In the application, Spectrum Health proposes to modify three intensive care rooms for heart transplant patients. Each room would have HEPA filtration, temperature controls, bathrooms with showers, washable ceiling tiles and a patient monitoring system.
In 2008, the hospital referred 19 patients for heart transplants, according to the application. The hospital expects about 20 more referrals for 2009, including 15 patients who have received ventricular assist devices.
Spectrum initiated the VAD program in April, in anticipation of establishing a heart transplant program. VADs help the heart pump blood. They are not artificial hearts, which replace the natural heart.
“Initiation of the VAD program has increased clinical capabilities to care for transplant-eligible patients,” according to the application.
The average charge per transplant would be $544,337 and the average loss would be $226,598. The program would require five new full-time equivalent employees, including a heart transplant program administrator.
Rossman said negotiations are underway with a transplant surgeon certified by the United Network for Organ Sharing.
The Meijer Heart Center houses the state’s busiest open heart surgery program, serving 972 adults and 117 children during 2008.
AeroMed, Spectrum’s helicopter ambulance service, would be used for transportation of organs, donors and blood serum, according to the application. The hospital has an agreement with a private firm for fixed-wing service for longer trips.

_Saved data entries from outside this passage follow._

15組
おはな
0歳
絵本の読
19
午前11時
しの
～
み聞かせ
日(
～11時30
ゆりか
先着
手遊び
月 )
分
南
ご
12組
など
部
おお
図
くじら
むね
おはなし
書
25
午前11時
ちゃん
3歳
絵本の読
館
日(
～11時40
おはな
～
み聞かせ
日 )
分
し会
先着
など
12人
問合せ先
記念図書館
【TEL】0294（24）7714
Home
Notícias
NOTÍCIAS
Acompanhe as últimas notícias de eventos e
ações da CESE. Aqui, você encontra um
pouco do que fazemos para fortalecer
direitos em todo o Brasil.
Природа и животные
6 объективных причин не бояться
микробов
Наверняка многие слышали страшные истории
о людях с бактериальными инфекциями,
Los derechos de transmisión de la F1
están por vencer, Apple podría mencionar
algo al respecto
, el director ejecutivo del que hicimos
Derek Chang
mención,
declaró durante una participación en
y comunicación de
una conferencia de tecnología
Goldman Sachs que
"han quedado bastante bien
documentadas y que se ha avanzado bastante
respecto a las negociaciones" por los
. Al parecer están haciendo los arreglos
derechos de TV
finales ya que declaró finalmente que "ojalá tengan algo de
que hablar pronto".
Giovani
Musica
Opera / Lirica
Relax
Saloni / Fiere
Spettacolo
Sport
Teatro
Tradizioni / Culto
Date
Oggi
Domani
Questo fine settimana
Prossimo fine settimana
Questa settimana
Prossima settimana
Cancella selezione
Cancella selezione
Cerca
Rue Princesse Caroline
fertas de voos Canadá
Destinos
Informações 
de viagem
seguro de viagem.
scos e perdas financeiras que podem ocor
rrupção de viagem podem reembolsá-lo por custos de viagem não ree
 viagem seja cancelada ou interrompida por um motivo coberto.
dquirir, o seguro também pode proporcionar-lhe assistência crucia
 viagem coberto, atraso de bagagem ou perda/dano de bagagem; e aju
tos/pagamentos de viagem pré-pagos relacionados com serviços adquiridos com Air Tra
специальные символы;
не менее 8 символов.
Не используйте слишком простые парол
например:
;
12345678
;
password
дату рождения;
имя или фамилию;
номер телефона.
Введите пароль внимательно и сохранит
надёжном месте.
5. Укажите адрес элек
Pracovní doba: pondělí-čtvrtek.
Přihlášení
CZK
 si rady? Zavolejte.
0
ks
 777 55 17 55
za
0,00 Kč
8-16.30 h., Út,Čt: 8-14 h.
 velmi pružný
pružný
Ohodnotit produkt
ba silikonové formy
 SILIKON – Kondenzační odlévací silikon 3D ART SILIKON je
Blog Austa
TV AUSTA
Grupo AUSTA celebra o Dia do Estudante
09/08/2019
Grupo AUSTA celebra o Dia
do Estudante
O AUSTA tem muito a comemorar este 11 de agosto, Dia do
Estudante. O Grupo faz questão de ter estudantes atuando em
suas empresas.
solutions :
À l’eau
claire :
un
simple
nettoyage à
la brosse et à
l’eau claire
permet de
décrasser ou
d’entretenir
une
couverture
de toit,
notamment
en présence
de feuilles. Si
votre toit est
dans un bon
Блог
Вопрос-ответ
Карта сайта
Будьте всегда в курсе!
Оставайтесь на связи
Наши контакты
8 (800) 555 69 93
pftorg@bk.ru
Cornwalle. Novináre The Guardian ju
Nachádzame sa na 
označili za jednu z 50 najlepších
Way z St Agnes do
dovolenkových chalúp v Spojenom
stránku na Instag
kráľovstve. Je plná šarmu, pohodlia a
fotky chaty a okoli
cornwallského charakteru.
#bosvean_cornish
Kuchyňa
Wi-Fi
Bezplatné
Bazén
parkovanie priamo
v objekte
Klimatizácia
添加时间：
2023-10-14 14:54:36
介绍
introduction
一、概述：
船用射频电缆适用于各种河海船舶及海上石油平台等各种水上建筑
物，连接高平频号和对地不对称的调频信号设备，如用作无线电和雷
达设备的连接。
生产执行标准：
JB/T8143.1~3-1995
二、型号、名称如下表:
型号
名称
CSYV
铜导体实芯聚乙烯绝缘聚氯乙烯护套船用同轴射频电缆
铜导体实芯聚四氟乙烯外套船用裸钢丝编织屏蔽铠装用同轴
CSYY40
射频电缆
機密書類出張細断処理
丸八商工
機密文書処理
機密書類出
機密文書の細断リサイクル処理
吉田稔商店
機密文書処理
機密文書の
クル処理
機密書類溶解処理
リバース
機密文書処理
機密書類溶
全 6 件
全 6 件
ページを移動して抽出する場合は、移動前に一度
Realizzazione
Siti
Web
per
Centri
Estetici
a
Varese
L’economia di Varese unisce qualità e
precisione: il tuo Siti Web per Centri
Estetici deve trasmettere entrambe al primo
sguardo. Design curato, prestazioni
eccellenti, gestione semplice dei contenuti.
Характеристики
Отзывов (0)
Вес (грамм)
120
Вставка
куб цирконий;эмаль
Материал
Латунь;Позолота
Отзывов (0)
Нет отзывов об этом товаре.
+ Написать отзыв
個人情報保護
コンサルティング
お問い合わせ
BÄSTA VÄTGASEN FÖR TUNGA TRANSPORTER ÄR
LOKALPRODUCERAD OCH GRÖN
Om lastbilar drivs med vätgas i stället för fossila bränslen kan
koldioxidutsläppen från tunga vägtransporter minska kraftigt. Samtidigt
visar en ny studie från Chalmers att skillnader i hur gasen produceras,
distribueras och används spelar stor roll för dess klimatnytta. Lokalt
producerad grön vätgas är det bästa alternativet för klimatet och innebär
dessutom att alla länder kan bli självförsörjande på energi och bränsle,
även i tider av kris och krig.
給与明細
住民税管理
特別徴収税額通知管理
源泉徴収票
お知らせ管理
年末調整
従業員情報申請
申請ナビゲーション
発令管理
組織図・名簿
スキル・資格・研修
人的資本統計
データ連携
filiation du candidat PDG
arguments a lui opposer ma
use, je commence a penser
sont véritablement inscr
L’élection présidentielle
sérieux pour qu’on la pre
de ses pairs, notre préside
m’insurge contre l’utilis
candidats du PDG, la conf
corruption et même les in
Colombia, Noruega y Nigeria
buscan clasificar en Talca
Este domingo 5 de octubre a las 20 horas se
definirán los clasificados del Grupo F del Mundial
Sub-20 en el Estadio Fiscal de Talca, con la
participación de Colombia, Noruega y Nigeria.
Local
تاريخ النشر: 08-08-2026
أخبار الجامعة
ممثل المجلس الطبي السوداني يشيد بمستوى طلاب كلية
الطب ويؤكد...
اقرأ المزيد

Spectrum Health would have 18 months following Certificate of Need approval to implement the program.
Currently, heart transplants in Michigan are performed at the University of Michigan, which did 33 in 2007, and Henry Ford Hospital, which did 10 in 2007. Children’s Hospital of Michigan handles pediatric cases under Henry Ford’s Certificate of Need.
Earlier this year, there was some confusion at MDCH over whether Michigan has two or three heart transplant programs, but the conclusion was that the Children’s Hospital and Henry Ford services count as a single program. MDCH standards limit the number to three.
“We think the CON Commission has done a fine job of counting,” Rossman added.